I am trying to find out how to efficiently output minimum values of runtime_sec
based on of a subset from hour
column potentially using an anonymous function. Currently, I have a long way of creating a new dataframe, then joining it to the existing dataframe, but would like to do this more efficiently, without having to save out to a new dataframe. I've been looking at how to do this in map (purrr) functions but having a bit of trouble understanding.

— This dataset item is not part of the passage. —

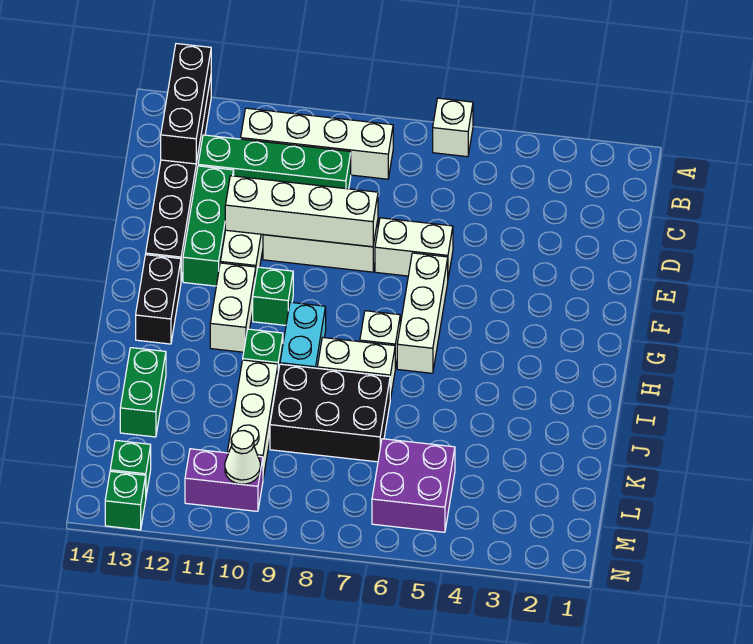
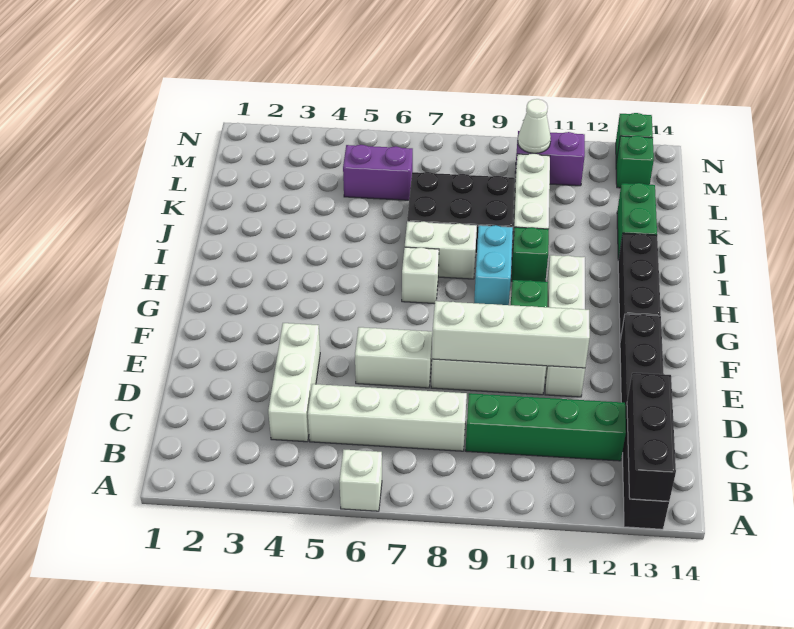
white 1x4 brick [241,108,393,179] -> white 1x4 brick moved to [308,384,467,451]
green 1x3 brick [183,166,234,286] -> none
white 1x3 brick [397,253,448,373] -> white 1x3 brick moved to [268,323,320,442]
black 1x2 brick [136,255,181,344] -> black 1x3 brick [618,233,661,340]
purple 2x2 brick [372,439,455,532] -> purple 1x2 brick [343,145,413,200]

Apologies in advance if this is confusing, this is my first post on here.
Existing df:
| index | hour | runtime_sec |
|-----: |-----:| -----------:|
| 1 | 6 | 50 |
| 1 | 7 | 100 |
| 1 | 8 | 120 |
| 1 | 9 | 90 |
| 1 | 10 | 100 |
| 1 | 11 | 100 |
| 2 | 10 | 100 |
Current code:
df_min <- df %>%
group_by(index) %>%
filter(hour >= 8 & hour < 10) %>%
summarize(min_ref = min(runtime_sec))
df_join <- df %>%
left_join(df_min, by = "index")
Desired output:
| index | hour | runtime_sec | min_ref |
|----: |----: | ----: | ----: |
| 1 | 6 | 50 | 90 |
| 1 | 7 | 100 | 90 |
| 1 | 8 | 120 | 90 |
| 1 | 9 | 90 | 90 |
| 1 | 10 | 100 | 90 |
| 1 | 11 | 100 | 90 |
| 2 | 10 | 100 | 100 |